> **Task requirements**
In the passage below about supporting a husband's interests, what did the husband do this Spring for the first time in almost 20 years?

##### Document text #####

Then I realized that if it's important to support my children's
interests, it's equally important to support my husband in his
interests -- that those things are what HE needs to be a complete and
whole person. And so gradually, I've been learning to support and
encourage my husband's growth, and to accept him for who he is, rather
than trying to continually get him to fit the mold of who I want him
to be. Just this Spring, for the 1st time in almost 20 yrs, my hubby
tried out for a play -- and got a part! I won't say it's been easy --
he's rehearsing 3-4 nights a week, on top of a demanding job -- but
it's worth it to see him happy with his life. And the dividends it's
paid in the form of an improved relationship and happier marriage are
DEFINITELY worth it.

##### Data section #####

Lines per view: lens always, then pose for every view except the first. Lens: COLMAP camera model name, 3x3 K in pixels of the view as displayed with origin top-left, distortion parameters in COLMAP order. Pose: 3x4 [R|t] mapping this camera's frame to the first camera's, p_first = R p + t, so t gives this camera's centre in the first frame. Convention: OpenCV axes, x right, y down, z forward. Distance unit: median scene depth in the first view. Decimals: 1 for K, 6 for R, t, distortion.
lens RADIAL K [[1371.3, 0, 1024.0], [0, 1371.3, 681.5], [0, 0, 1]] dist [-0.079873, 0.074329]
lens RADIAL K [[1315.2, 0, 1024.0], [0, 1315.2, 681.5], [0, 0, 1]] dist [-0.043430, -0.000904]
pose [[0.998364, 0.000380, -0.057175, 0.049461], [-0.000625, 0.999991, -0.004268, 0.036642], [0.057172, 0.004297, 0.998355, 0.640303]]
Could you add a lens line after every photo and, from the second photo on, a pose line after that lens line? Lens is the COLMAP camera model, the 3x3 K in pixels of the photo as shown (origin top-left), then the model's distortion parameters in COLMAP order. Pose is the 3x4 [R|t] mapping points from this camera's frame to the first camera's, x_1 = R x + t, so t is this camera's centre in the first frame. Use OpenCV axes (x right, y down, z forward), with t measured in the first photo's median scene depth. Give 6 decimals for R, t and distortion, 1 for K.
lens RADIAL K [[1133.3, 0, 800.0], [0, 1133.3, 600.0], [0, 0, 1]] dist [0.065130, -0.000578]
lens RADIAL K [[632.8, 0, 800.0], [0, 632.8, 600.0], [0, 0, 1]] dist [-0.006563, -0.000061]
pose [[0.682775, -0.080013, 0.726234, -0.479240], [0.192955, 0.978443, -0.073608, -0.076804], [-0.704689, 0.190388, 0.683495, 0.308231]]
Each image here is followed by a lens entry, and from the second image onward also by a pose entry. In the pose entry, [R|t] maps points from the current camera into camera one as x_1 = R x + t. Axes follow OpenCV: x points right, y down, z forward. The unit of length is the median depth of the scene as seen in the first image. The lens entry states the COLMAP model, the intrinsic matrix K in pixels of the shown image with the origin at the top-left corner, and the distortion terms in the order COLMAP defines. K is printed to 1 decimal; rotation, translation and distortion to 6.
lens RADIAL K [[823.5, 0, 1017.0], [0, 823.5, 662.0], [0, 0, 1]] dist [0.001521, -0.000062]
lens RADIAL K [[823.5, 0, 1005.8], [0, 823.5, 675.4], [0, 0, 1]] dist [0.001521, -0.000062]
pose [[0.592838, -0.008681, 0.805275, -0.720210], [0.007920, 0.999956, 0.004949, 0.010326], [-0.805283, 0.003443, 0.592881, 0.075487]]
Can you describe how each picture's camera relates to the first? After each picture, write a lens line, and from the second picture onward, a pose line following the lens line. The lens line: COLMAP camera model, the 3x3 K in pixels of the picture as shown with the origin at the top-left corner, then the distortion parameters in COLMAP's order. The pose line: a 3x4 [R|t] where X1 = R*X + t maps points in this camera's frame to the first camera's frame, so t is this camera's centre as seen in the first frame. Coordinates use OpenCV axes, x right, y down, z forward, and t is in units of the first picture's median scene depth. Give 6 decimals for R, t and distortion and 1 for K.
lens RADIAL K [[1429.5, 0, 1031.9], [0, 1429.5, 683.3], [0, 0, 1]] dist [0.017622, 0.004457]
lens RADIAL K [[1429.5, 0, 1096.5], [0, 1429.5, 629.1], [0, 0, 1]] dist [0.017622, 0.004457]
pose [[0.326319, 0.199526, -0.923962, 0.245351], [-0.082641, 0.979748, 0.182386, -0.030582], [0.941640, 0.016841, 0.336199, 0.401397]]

#####

> **Solution**
He tried out for a play and got a part.